I work in a software development company, One of the findings that we got when we did the GAP analysis was that that the projects have not documented the integration Sequence.
Now the question is when we say Integration sequence, do we mean the Integration sequence with respect how each functional module integrates with one another and the order in which they are developed or are we talking about the various layers say UI Layer, Business Layer and Database Layer ?
When we talk to the development team, they normally come back saying that all the modules are developed parallel and we do not have a sequence for integration . Actually we are following Waterfall model for development.
Can you please advise on how do we handle ‘Product Integration’ in this scenario as we are trying to CMMI ML 3 compliant.
In understand your pain! Sometimes the CMMI can be cryptic. In the SW world, sometimes this practice is simple and straightforward, and sometimes it's complicated. Sounds like yours is of the "simple" kind :)
Don't confuse "development" with "integration." The sequence by which you develop code is not what this practice is about. How you prioritize your development work is a function of project/sprint planning and is not usually part of the overall "integration effort."
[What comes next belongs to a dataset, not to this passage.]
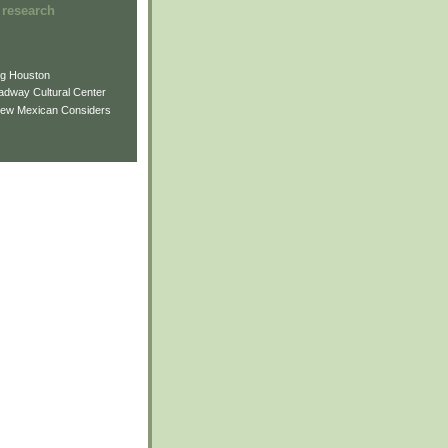
 research
ng Houston
adway Cultural Center
New Mexican Considers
I always ask myself "why does this practice exist?" It exists because, after a piece of development is done (either the whole program or a completed Sprint) it needs to be "integrated" into the environment. Sometimes that can be a multi-step process. If you are developing simple applications, and if you practice continuous builds, or daily builds, this is done, in part, by the scripts used to build the apps.
But in a more complex system, consider that there may be many things that have to happen. For instance:
1. Promote the code
2. Install module 1,3,5 on the server and run data conversion program
3. Install module 2,4 on the server, and register the objects with Windows Server
4. Install 32-bit thunking layer to ensure ten-year-old OLE objects still work (duh!)
5. Test all the interfaces after loading the 128-bit encrypted data layer
6. Replace that piece-of-crap MS JET Database Engine with a real one by Oracle
7. Run all the tests.
You see, at can get complicated, and determining the sequence CAN be very important!